┌──

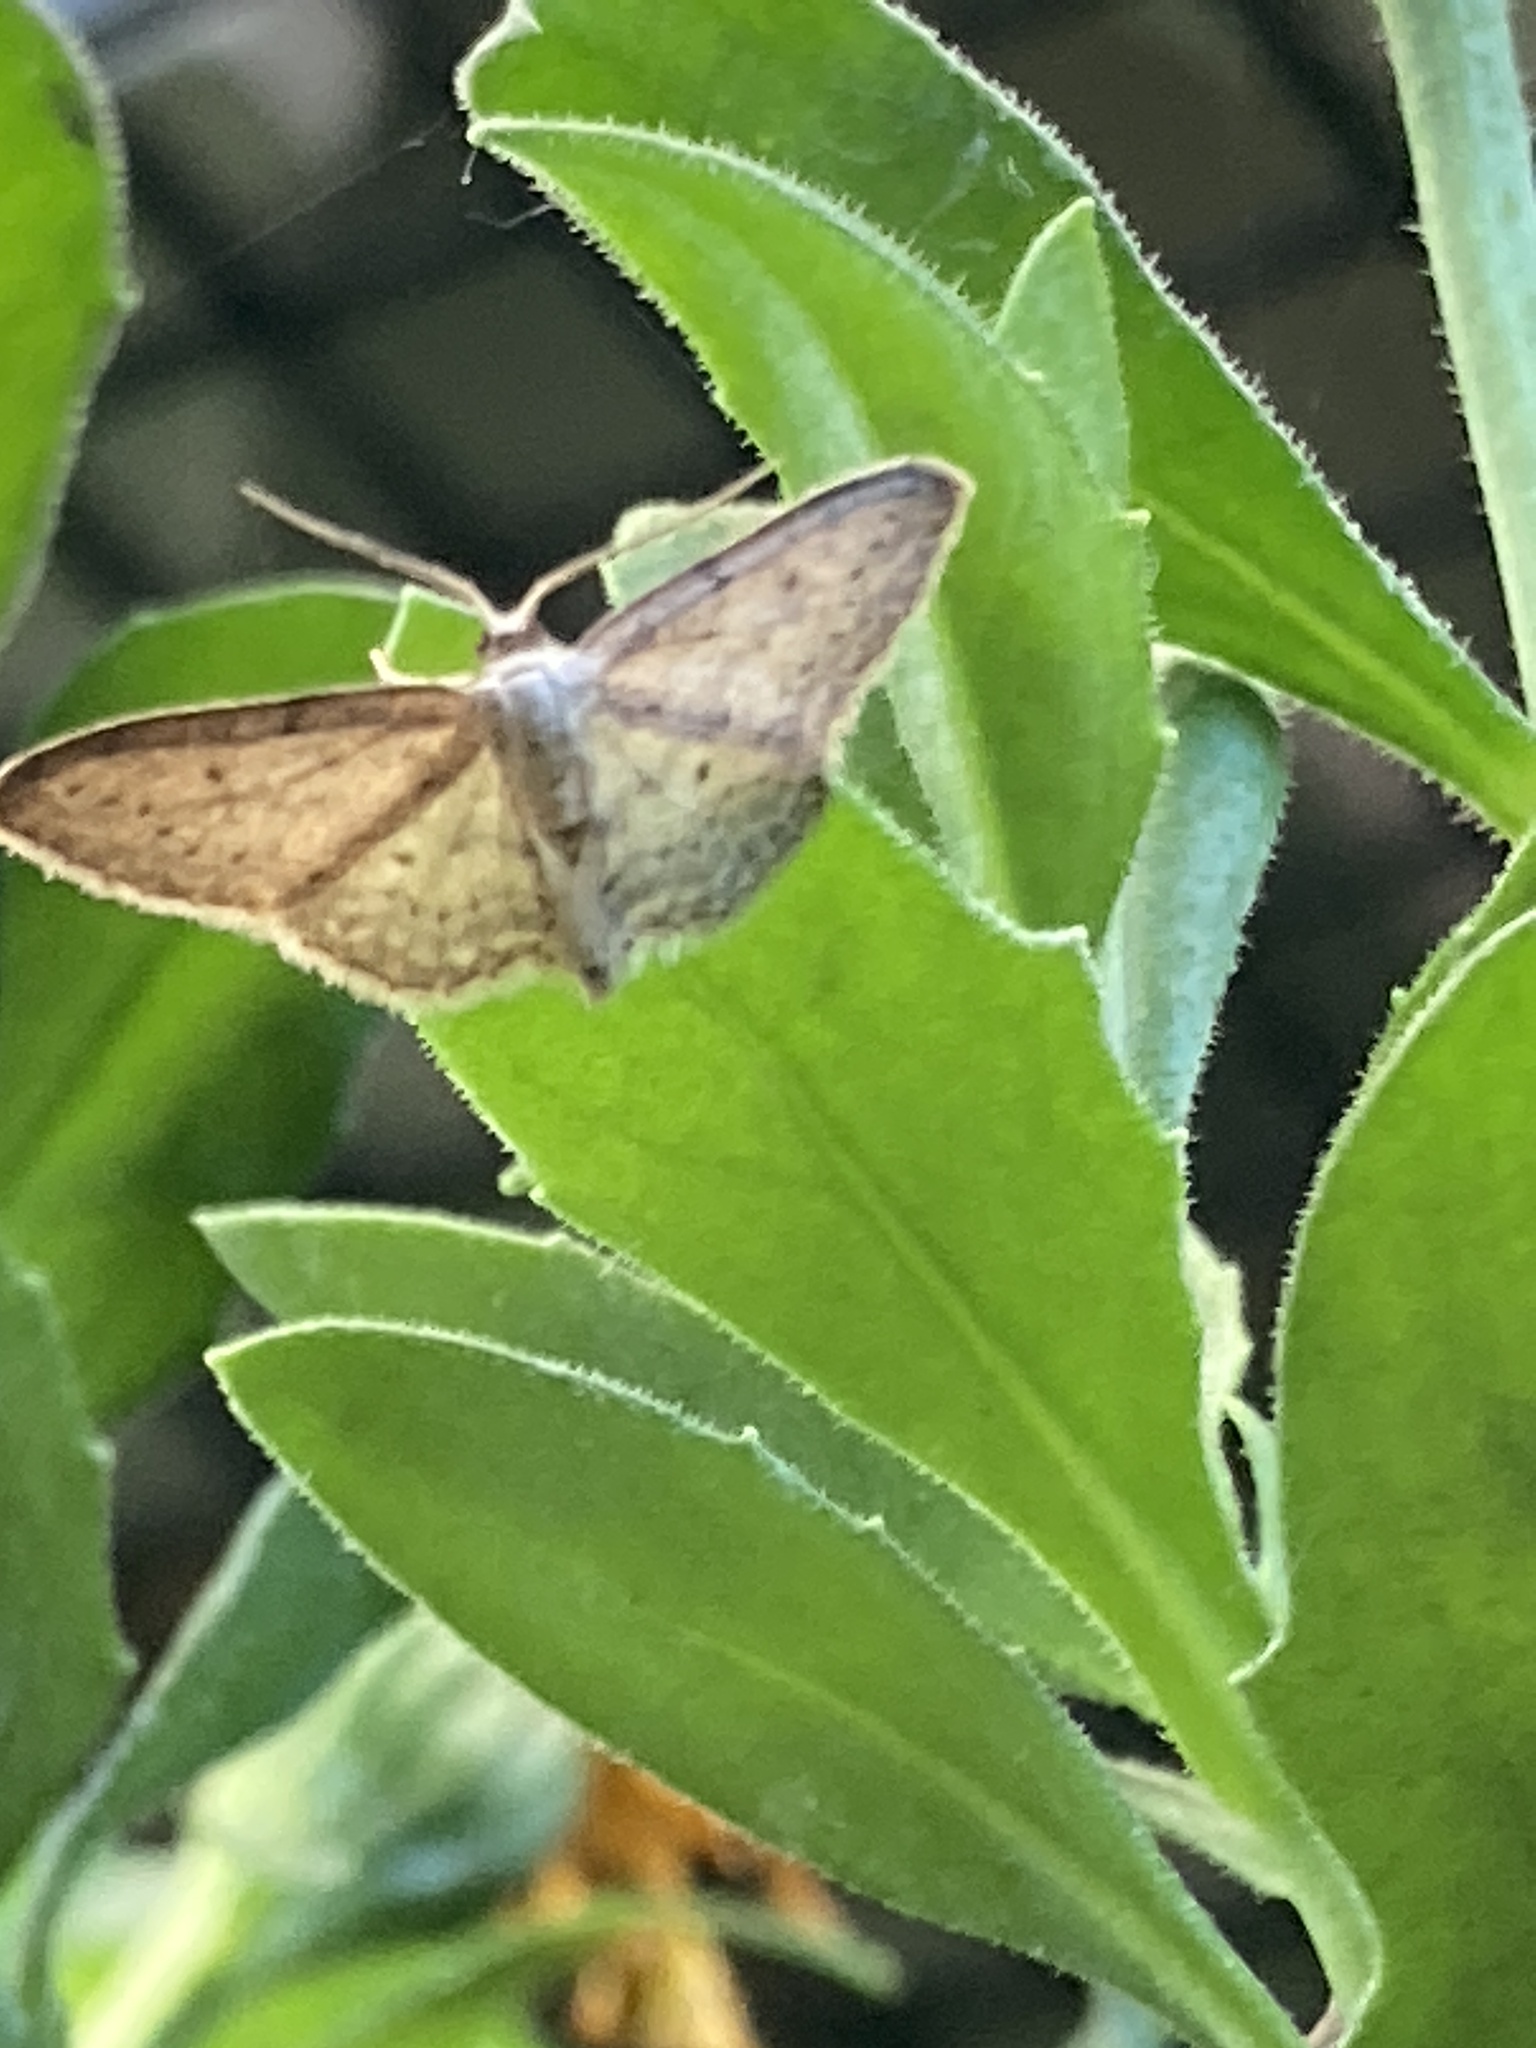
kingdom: Animalia
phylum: Arthropoda
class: Insecta
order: Lepidoptera
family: Geometridae
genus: Idaea
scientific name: Idaea seriata
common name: Small dusty wave
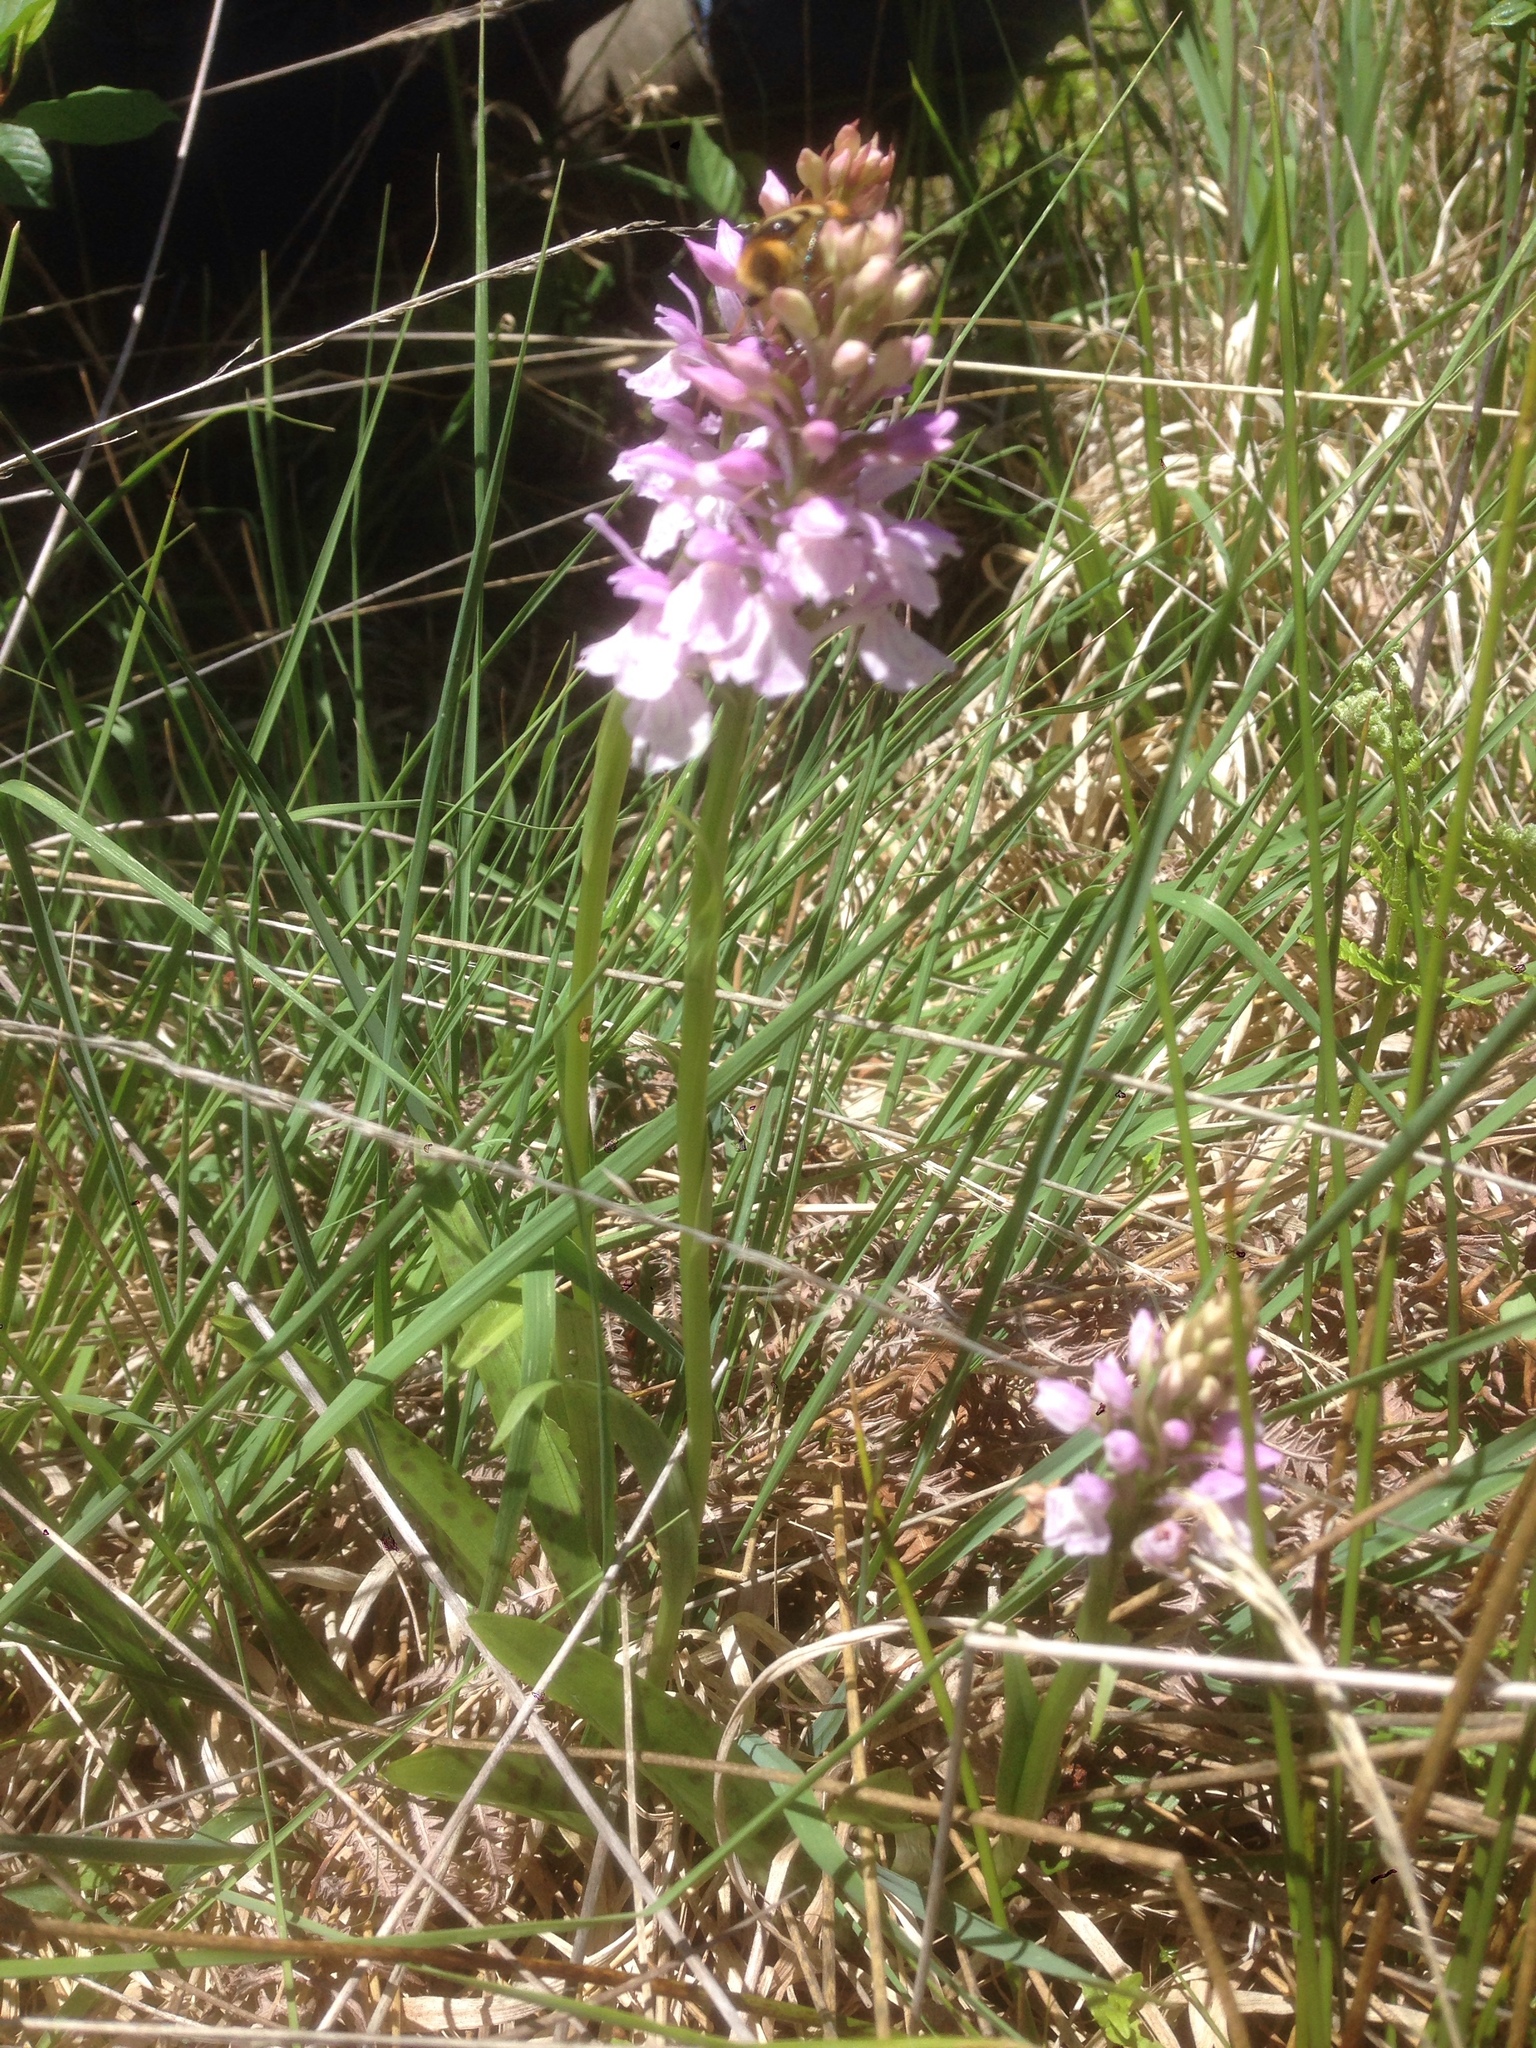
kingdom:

└──

| WHAT IS ASKED |
Render the lines of every row above as a single numbered list, skipping blank lines and omitting the pictures.

| RESPONSE TO THE EXERCISE |
1. kingdom: Animalia
2. phylum: Arthropoda
3. class: Insecta
4. order: Lepidoptera
5. family: Geometridae
6. genus: Idaea
7. scientific name: Idaea seriata
8. common name: Small dusty wave
9. kingdom:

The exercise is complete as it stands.